The Economics of California's Drought — The Atlantic

I was surprised to read about how important agriculture is to California, and how thirsty the industry is:
California is known globally for its coastal beaches, mountains, and desert. But the state's most important economic region may be its Central Valley, one of the world's most productive agricultural areas. Virtually all of the almonds, artichokes, lemons, pistachios, and processed tomatoes  grown in the United States originate from the valley, whose productive soil is unmatched elsewhere in the country. California's spinach yield, for example is 60 percent more per acre than in the rest of the United States. The state's marine climate allows it to grow crops like broccoli that wilt in humid climates.
California is the world's fifth-largest supplier of food, a big reason why the state would, if an independent country, be the 7th largest economy in the world.

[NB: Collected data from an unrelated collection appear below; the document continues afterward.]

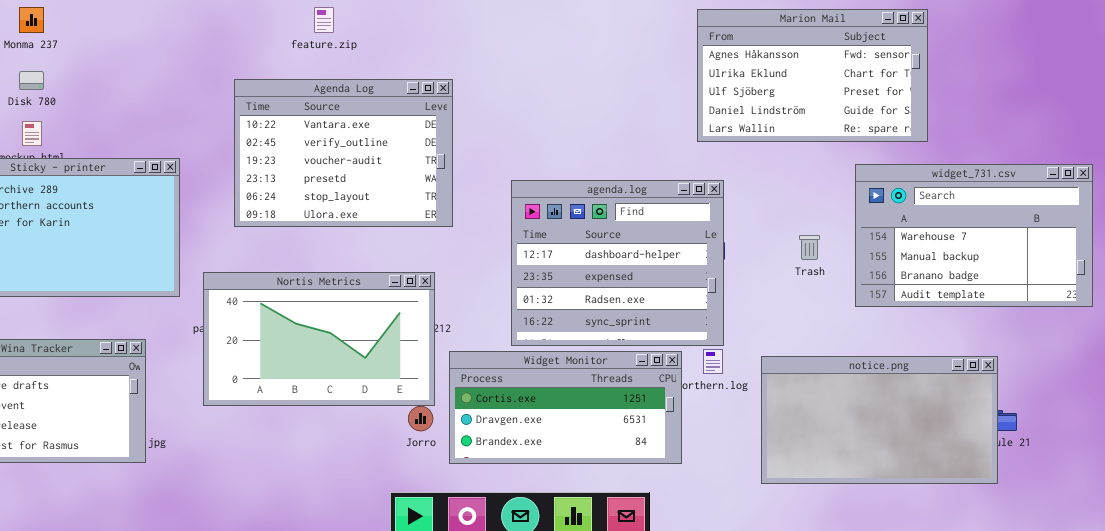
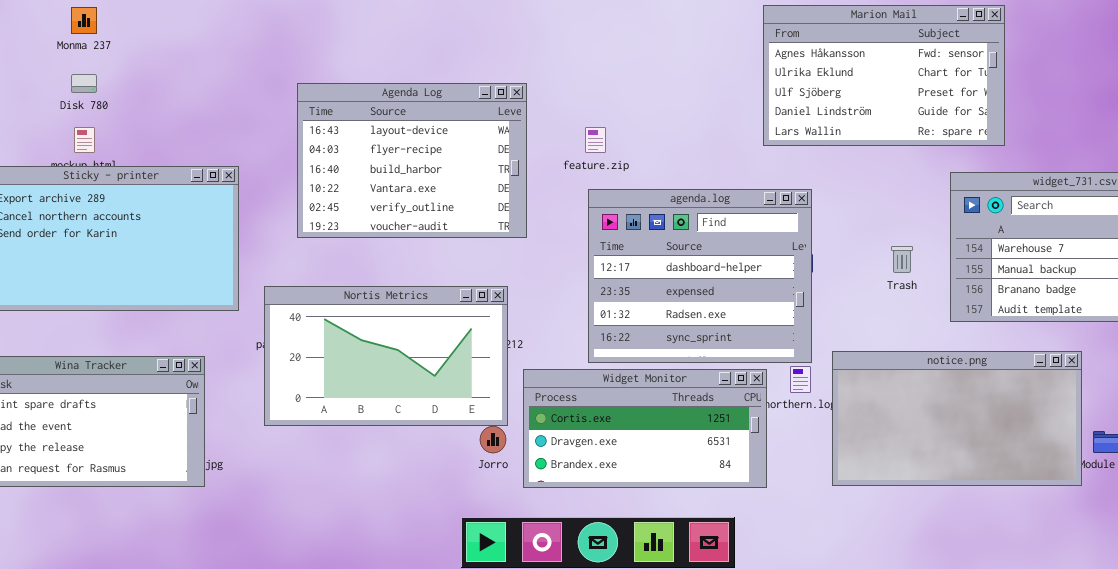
feature.zip: [314,7,334,33] -> [585,127,606,153], moved
Marion Mail: [697,9,928,142] -> [763,5,1005,146], moved
Agenda Log: [234,79,453,227] -> [297,83,527,238], scrolled up 3 rows
notice.png: [761,356,998,484] -> [832,351,1082,486], moved

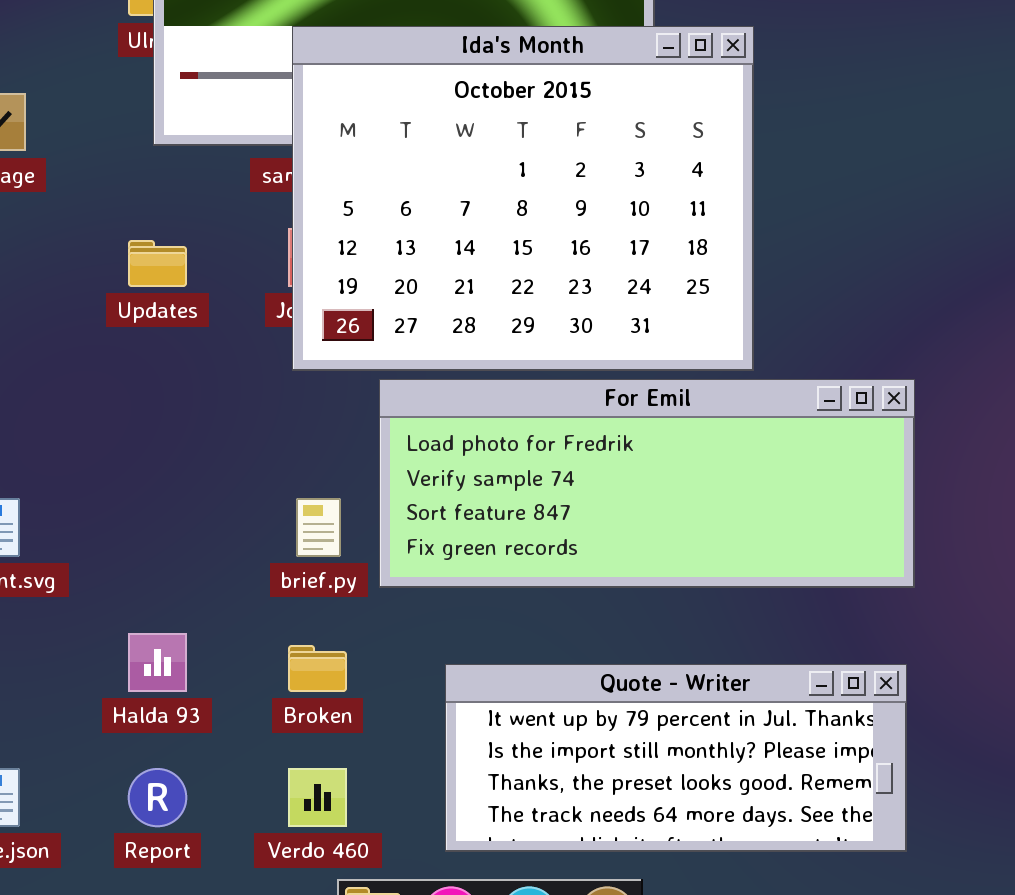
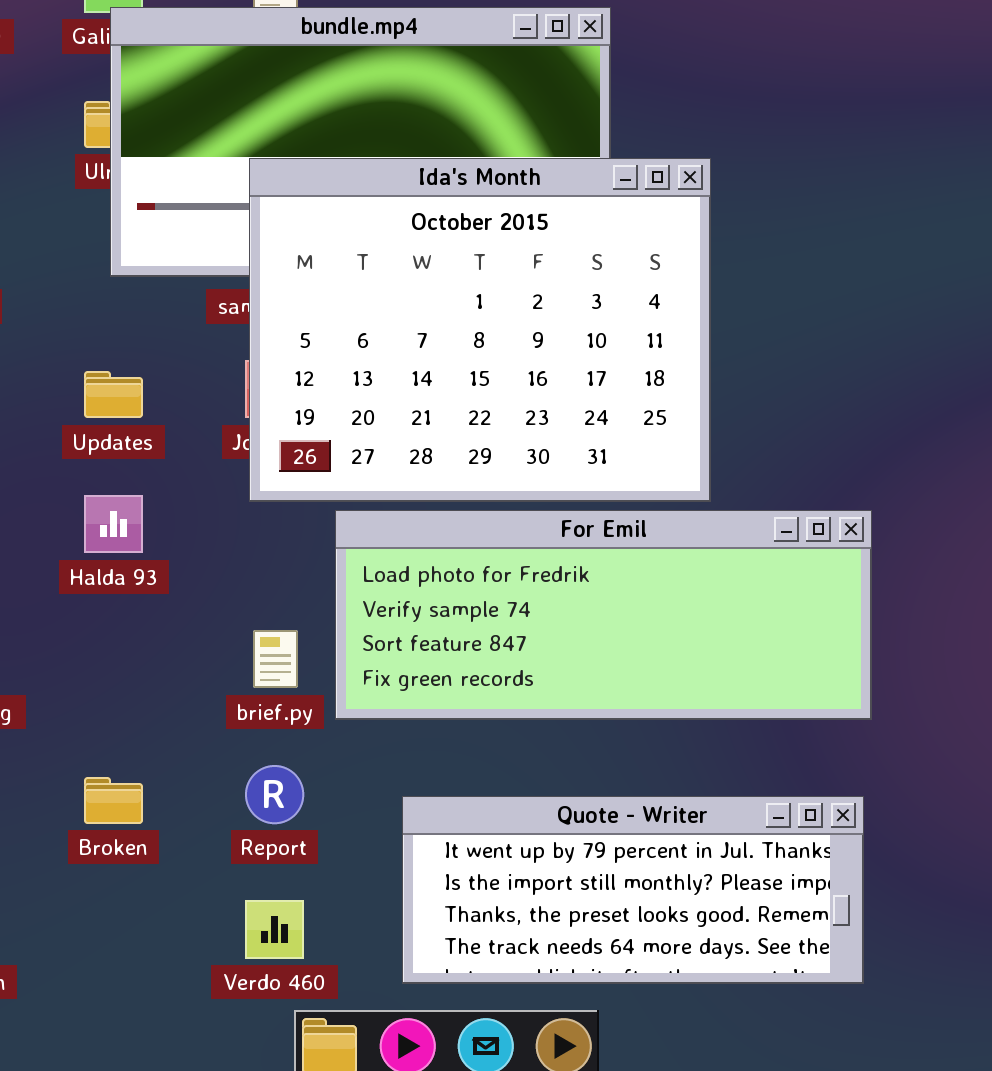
Halda 93: [128,633,187,692] -> [84,495,143,553], moved
Broken: [288,645,347,692] -> [84,777,143,824], moved
Report: [128,768,187,827] -> [245,765,304,824], moved

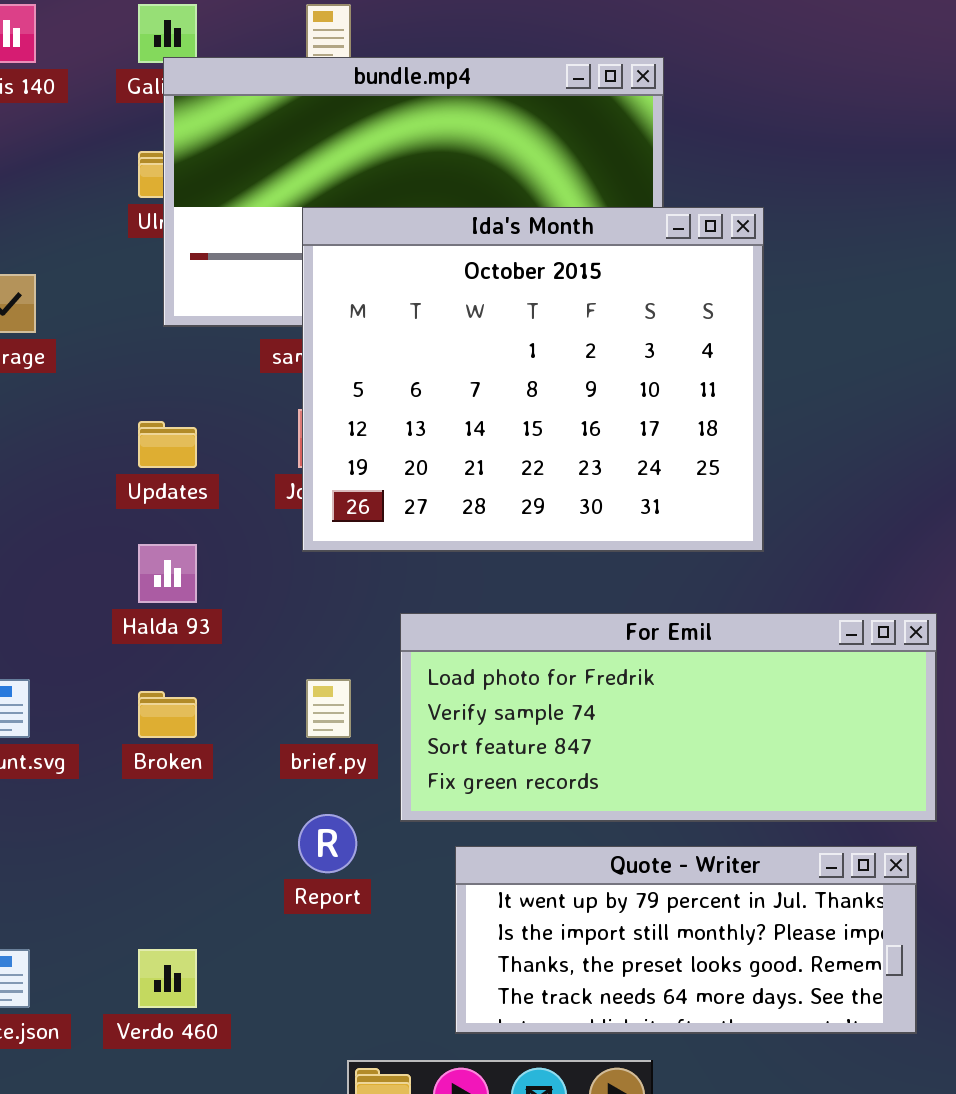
For Emil: [335,510,872,720] -> [400,613,937,822], moved
Broken: [84,777,143,824] -> [138,691,197,738], moved
Verdo 460: [245,900,304,959] -> [138,949,197,1008], moved

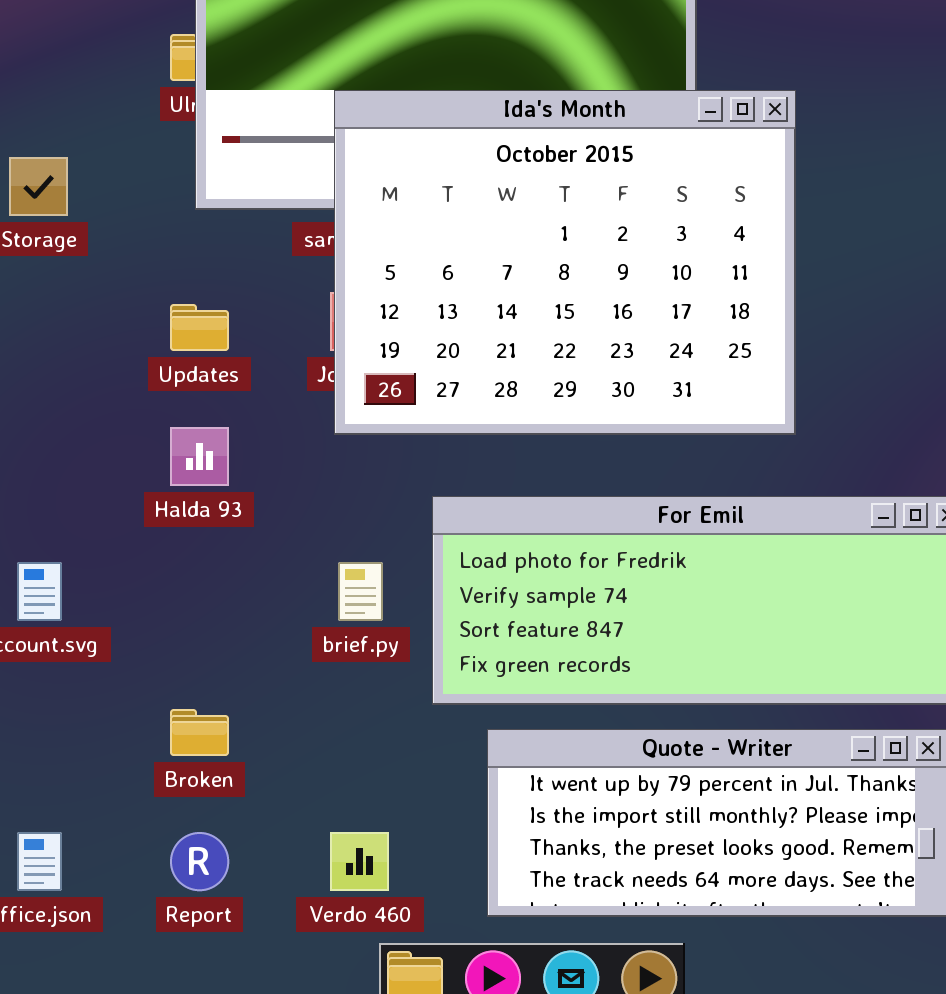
Broken: [138,691,197,738] -> [170,709,229,756], moved
Report: [298,814,357,873] -> [170,832,229,891], moved
Verdo 460: [138,949,197,1008] -> [330,832,389,891], moved

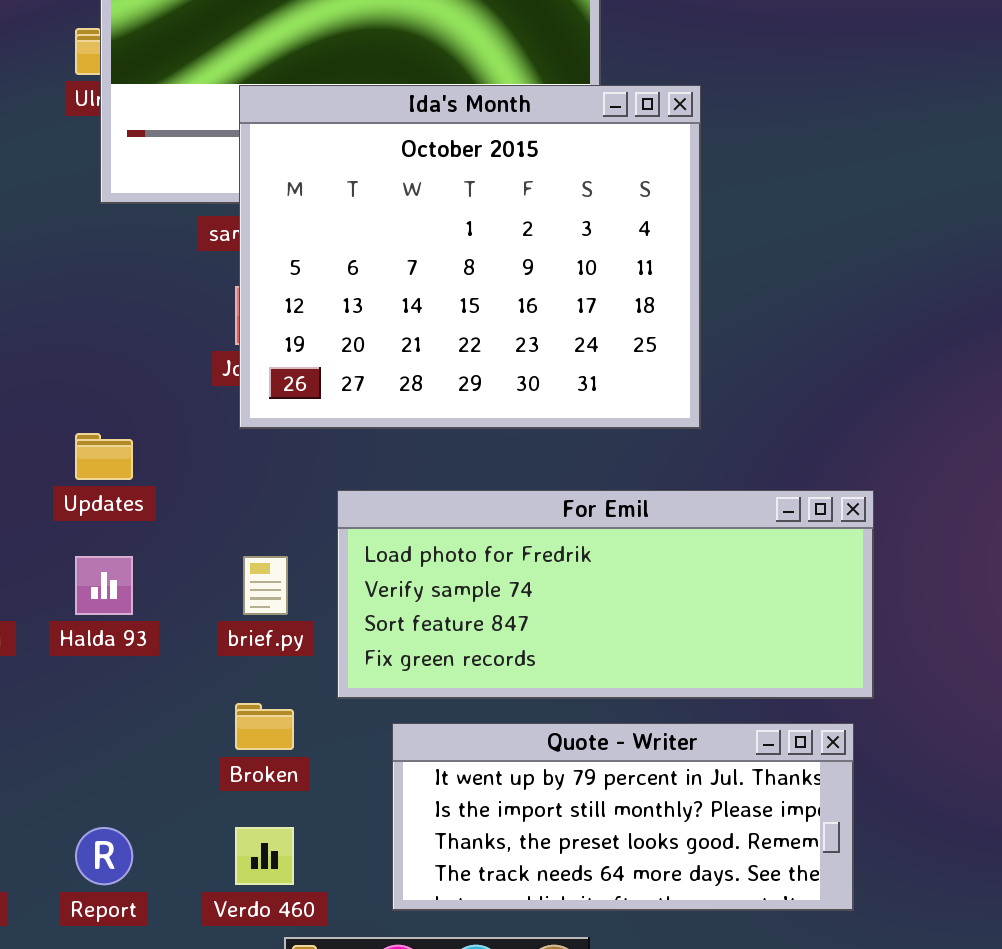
Updates: [170,304,229,351] -> [75,433,133,480], moved
Halda 93: [170,427,229,486] -> [75,556,133,615], moved
Broken: [170,709,229,756] -> [235,703,294,750], moved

But California's agricultural output demands a lot of water. Irrigation claims up to 41 percent of the state's water supply, while cities such as Los Angeles and San Francisco demand comparatively little. Crops such as almonds, grown exclusively in California in the United States, consume 600 gallons of water per pound of nuts, more than 25 times the water needed per pound of tomato. These water-intensive crops tend to have high profit margins, providing farmers with an incentive to plant them.